Ainda falando dos aspectos sócio afetivos que desviam a decisão da racionalidade, podemos comentar o efeito de traços de personalidade sobre o comportamento decisório. A literatura sobre personalidade vem analisando personalidades ofensivas, mas não patológicas, destacando três perfis dominantes no ambiente organizacional: maquiavélico, psicopata e narcisista (denominados Dark Triad). A despeito da força desses títulos, esses perfis são encontrados com relativa frequência em pessoas que ocupam as mais variadas posições e que obtêm sucesso em seu campo de atividade. Há esforços para tentar relacionar esses estilos com o comportamento decisório. Embora os estudos nem sempre tenham sido conclusivos a respeito dessa relação, apontam que a impulsividade, traço presente nesses perfis, pode ser um dos aspectos que influenciam a forma como a decisão é tomada. Por conta disso, não raramente, os estudos experimentais sobre decisão aplicam, como instrumento de controle, testes para avaliar a impulsividade do sujeito.

Muito bem, a esta altura podemos nos perguntar: o que essa discussão tem a ver com decisões econômicas? Como avaliar esses aspectos no dia a dia de um gestor?

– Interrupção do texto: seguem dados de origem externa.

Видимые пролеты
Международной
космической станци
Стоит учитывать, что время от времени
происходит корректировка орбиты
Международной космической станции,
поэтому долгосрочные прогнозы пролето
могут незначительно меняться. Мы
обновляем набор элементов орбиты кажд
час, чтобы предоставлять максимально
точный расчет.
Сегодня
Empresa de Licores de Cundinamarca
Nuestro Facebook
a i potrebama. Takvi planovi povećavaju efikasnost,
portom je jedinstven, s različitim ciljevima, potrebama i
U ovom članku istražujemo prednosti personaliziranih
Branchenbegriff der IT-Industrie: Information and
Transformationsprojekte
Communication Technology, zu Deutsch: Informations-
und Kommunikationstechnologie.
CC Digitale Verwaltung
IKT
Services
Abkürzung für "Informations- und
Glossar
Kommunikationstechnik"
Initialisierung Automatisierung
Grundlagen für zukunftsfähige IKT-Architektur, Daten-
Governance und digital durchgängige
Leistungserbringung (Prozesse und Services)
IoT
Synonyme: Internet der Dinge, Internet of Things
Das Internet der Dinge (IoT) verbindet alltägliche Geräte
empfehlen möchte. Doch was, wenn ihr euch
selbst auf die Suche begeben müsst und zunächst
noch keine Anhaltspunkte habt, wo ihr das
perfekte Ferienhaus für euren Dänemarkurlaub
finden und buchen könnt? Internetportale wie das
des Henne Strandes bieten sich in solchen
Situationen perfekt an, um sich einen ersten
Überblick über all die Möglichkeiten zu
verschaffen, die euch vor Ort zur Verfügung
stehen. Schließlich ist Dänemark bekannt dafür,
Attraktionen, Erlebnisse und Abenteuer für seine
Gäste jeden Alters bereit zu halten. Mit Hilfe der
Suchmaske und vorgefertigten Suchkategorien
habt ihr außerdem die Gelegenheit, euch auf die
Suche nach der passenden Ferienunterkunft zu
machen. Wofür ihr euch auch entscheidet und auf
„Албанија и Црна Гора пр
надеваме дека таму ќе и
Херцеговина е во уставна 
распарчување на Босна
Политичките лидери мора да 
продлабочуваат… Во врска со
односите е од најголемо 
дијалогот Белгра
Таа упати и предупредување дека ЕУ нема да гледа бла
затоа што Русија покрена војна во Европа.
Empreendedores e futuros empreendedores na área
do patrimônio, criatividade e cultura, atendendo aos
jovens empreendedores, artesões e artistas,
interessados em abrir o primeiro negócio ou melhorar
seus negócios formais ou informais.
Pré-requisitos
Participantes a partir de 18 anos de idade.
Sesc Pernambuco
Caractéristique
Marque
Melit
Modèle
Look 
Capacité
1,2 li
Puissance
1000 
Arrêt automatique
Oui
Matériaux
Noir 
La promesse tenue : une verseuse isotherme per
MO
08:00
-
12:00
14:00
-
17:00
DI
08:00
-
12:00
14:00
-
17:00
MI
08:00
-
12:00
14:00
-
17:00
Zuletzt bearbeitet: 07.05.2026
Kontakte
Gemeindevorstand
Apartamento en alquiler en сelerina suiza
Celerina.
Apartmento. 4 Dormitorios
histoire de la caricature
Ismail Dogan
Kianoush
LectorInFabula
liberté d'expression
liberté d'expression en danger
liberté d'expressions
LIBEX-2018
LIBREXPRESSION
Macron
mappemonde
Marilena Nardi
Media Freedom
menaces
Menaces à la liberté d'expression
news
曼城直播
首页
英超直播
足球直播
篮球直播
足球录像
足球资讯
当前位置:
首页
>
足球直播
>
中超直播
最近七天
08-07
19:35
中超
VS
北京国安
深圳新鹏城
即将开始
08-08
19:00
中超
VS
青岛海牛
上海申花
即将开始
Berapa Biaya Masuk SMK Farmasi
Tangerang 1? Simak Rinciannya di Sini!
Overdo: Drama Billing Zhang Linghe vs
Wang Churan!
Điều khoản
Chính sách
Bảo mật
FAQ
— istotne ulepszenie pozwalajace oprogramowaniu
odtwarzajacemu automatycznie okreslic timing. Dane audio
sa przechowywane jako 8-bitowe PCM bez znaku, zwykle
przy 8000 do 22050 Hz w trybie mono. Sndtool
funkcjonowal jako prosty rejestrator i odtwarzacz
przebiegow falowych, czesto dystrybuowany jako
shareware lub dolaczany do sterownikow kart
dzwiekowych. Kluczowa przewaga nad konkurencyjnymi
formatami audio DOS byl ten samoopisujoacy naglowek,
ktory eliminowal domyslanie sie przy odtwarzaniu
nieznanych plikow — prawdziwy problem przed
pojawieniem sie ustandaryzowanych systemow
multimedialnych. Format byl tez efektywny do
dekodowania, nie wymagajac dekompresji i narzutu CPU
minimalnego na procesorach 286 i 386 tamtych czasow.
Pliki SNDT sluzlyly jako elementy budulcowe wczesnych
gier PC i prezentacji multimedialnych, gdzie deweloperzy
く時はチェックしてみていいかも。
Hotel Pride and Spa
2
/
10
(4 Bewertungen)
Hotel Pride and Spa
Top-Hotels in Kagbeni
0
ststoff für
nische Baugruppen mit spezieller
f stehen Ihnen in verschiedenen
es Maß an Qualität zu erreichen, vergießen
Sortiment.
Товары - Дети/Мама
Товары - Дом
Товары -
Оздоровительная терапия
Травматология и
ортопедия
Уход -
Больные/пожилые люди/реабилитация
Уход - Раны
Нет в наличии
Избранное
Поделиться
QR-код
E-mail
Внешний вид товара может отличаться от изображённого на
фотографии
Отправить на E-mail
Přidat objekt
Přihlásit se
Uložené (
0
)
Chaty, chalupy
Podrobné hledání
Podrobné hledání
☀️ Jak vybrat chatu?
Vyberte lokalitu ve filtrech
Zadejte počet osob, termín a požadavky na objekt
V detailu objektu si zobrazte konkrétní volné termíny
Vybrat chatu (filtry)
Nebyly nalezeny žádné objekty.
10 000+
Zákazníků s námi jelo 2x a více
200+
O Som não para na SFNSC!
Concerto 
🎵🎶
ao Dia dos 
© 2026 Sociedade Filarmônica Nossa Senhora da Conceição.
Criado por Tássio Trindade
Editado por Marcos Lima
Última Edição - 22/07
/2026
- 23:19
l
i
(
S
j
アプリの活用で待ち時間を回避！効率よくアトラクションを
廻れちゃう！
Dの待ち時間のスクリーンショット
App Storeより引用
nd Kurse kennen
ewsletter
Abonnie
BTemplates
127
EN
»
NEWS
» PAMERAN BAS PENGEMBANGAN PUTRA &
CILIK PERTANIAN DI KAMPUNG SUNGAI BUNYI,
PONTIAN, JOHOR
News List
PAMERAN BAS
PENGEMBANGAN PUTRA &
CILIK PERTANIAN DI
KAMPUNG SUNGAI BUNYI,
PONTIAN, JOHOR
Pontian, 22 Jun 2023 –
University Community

A metodologia frequentemente utilizada é de natureza experimental. Basicamente, trata-se de escolher grupos de pessoas e submetê-las a diferentes situações experimentais (por exemplo, frames diferentes de informação) e analisar quais são suas respostas de decisão. Estudos dessa natureza exigem que o pesquisador conheça bem a metodologia experimental para evitar erros de interpretação, decorrentes de situações ou métodos não controlados.

Além do rigor metodológico, tem-se o problema de replicar, em ambiente experimental, o que ocorre no ambiente real de decisão. Como já dissemos, experimentos são situações controladas, mas a vida real, não o é. Por mais que tentemos criar em laboratório o ambiente real de decisão de um gestor, nunca conseguiremos fazer dele uma réplica real do ambiente (certo, podemos criar um escritório fictício, sem que o sujeito saiba disso … mas isso traz implicações éticas importantes).

Experimentos com uso de ferramentas de neurociência são usados para obtermos informações sobre: 1) Processos automáticos de decisão, ou seja, decisões que tomamos no dia a dia mas que não sabemos dizer como o fizemos porque não temos consciência dos passos adotados; 2) Áreas do cérebro que são estimuladas quando tomamos decisões, além das áreas específicas de processamento da informação; 3) O efeito de estímulos elétricos sobre processos cognitivos relacionados à decisão (como atenção e memória); 4) O tempo decorrido entre a apresentação da informação para a decisão e nossa decisão propriamente dita; 5) Análise da compreensão que tivemos das informações disponíveis para decisão (congruência ou incongruência semântica); dentre outros tantos estudos interessantes e inovadores feitos na área.

Assim, voltando à nossa proposição inicial, com todo o aparato metodológico e instrumental que temos para analisar a decisão, ainda assim é difícil modelar a decisão humana. Afinal, quais são os fatores que levam um sujeito, em um determinado momento, a tomar uma decisão que alterará o curso de sua vida, quando todas as evidências lhe sugeriam que não o fizesse?